• Problem to solve: If a line in the data has the string "Area", please show it.

___ Given data ___

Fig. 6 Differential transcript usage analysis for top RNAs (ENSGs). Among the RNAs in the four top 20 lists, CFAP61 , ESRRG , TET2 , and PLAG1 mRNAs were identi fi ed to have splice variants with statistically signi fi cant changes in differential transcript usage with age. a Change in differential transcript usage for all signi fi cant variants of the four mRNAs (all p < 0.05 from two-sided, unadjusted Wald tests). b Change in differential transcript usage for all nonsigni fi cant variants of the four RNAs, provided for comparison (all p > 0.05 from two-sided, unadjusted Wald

___
___ Given data ___

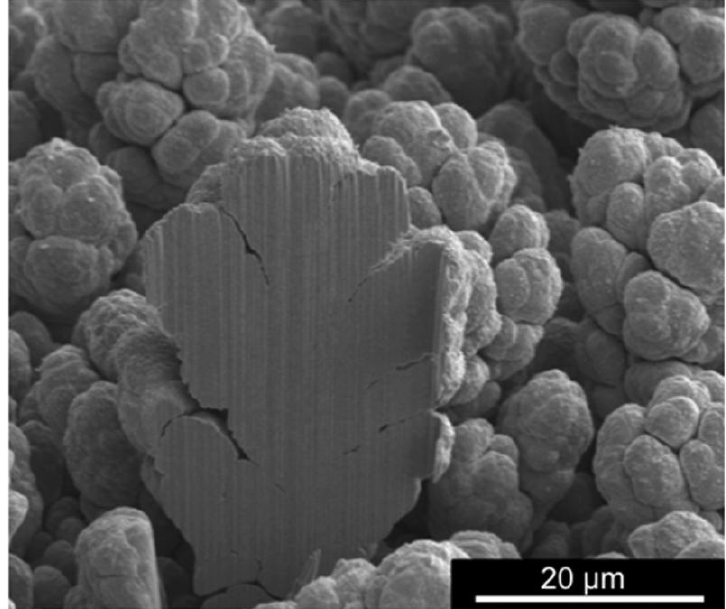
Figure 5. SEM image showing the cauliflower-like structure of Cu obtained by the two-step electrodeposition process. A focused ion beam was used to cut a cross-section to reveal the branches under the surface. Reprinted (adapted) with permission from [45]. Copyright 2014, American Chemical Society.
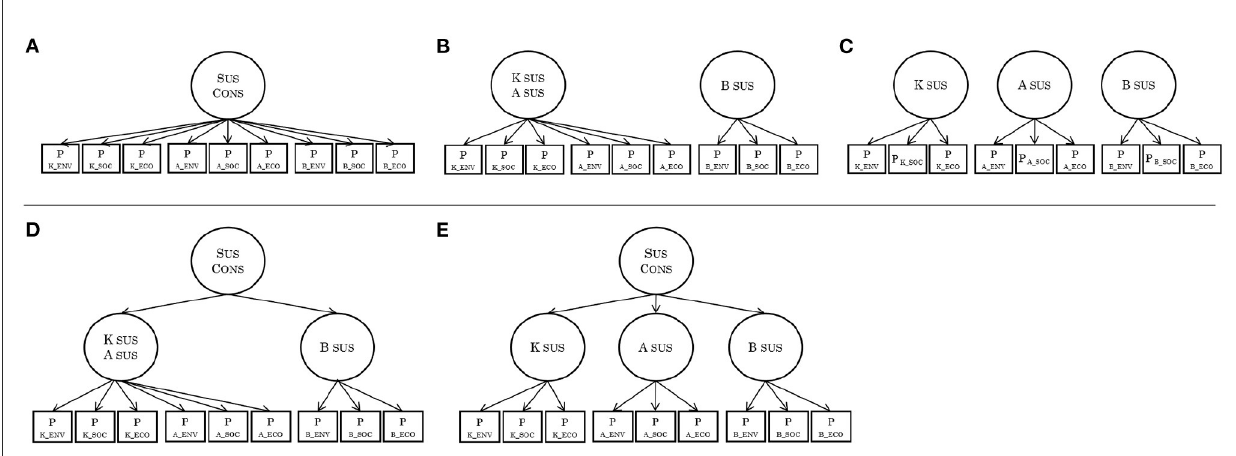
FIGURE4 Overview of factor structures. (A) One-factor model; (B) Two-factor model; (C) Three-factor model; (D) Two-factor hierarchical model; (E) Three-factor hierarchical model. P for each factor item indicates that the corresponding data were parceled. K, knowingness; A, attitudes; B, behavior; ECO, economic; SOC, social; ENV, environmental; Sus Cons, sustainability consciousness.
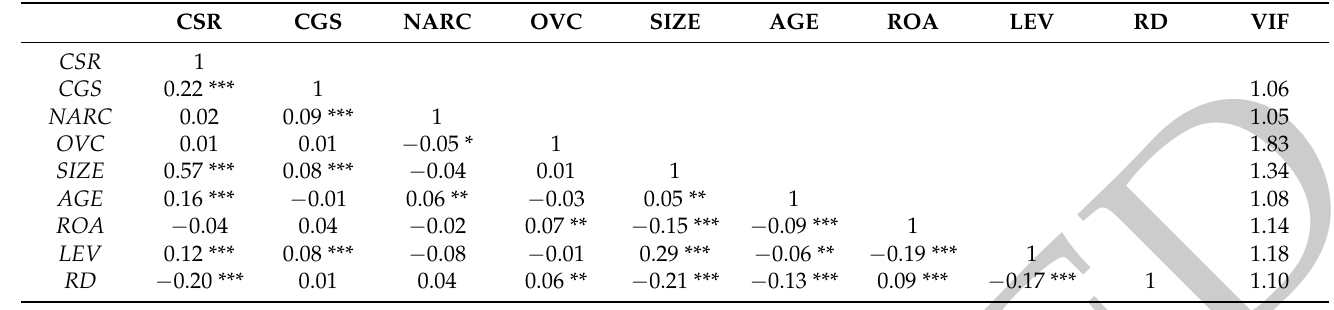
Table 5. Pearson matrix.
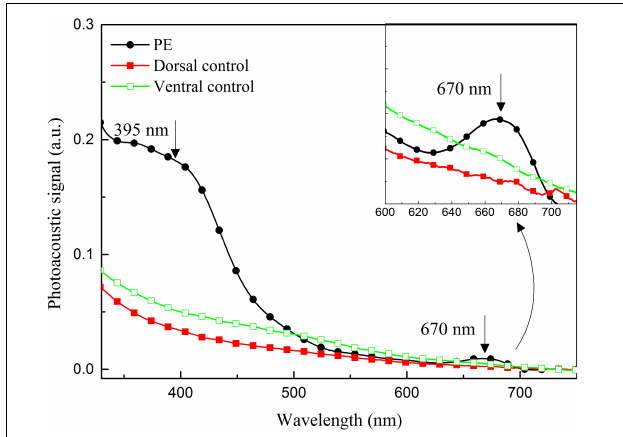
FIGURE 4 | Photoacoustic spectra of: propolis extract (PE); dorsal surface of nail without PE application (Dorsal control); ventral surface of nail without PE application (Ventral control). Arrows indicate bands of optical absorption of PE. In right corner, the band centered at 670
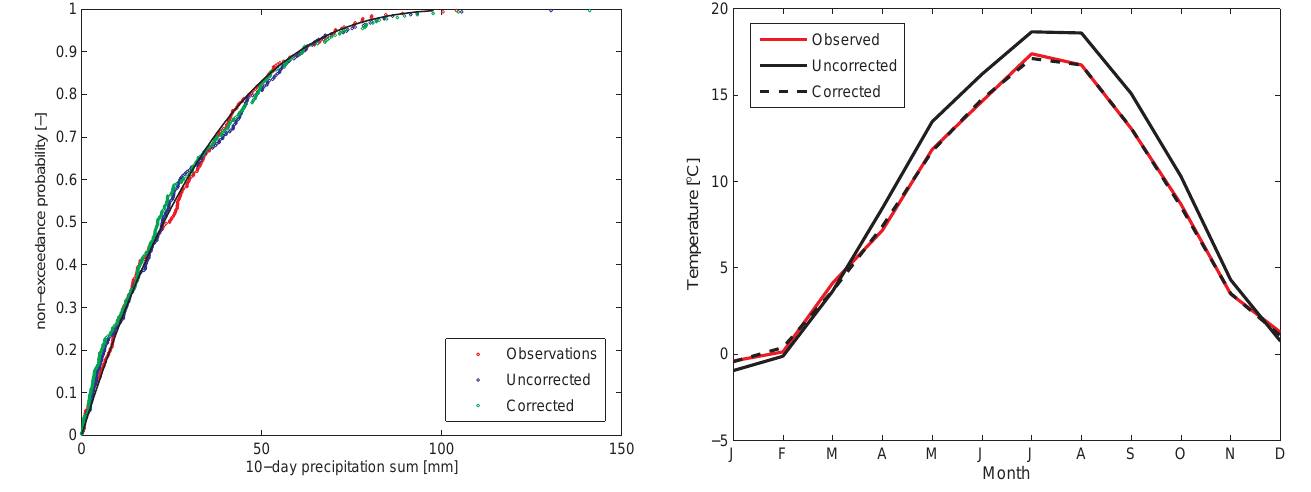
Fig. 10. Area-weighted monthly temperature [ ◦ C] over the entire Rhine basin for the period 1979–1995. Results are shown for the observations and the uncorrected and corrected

___
___ Given data ___

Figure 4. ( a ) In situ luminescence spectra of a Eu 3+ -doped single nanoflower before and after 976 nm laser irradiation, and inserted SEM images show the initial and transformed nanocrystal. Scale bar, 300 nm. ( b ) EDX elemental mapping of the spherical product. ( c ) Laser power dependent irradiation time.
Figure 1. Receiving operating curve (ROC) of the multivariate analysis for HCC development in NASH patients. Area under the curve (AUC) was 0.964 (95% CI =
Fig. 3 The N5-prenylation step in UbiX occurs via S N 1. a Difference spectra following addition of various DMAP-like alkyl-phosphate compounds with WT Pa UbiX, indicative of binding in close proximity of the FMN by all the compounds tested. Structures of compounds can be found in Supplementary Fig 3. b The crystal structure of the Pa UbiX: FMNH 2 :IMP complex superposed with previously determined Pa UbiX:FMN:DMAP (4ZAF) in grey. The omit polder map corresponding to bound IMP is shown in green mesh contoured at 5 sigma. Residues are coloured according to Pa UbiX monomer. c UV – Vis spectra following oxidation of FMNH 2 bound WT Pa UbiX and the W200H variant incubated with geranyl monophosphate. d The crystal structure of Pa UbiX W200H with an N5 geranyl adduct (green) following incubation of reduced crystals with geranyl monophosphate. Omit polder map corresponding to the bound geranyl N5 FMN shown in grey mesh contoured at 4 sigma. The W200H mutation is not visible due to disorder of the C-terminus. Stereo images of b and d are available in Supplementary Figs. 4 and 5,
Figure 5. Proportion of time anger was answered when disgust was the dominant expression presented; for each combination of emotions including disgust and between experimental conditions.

___

• Response to the task:
Fig. 10. Area-weighted monthly temperature [ ◦ C] over the entire Rhine basin for the period 1979–1995. Results are shown for the observations and the uncorrected and corrected
Figure 1. Receiving operating curve (ROC) of the multivariate analysis for HCC development in NASH patients. Area under the curve (AUC) was 0.964 (95% CI =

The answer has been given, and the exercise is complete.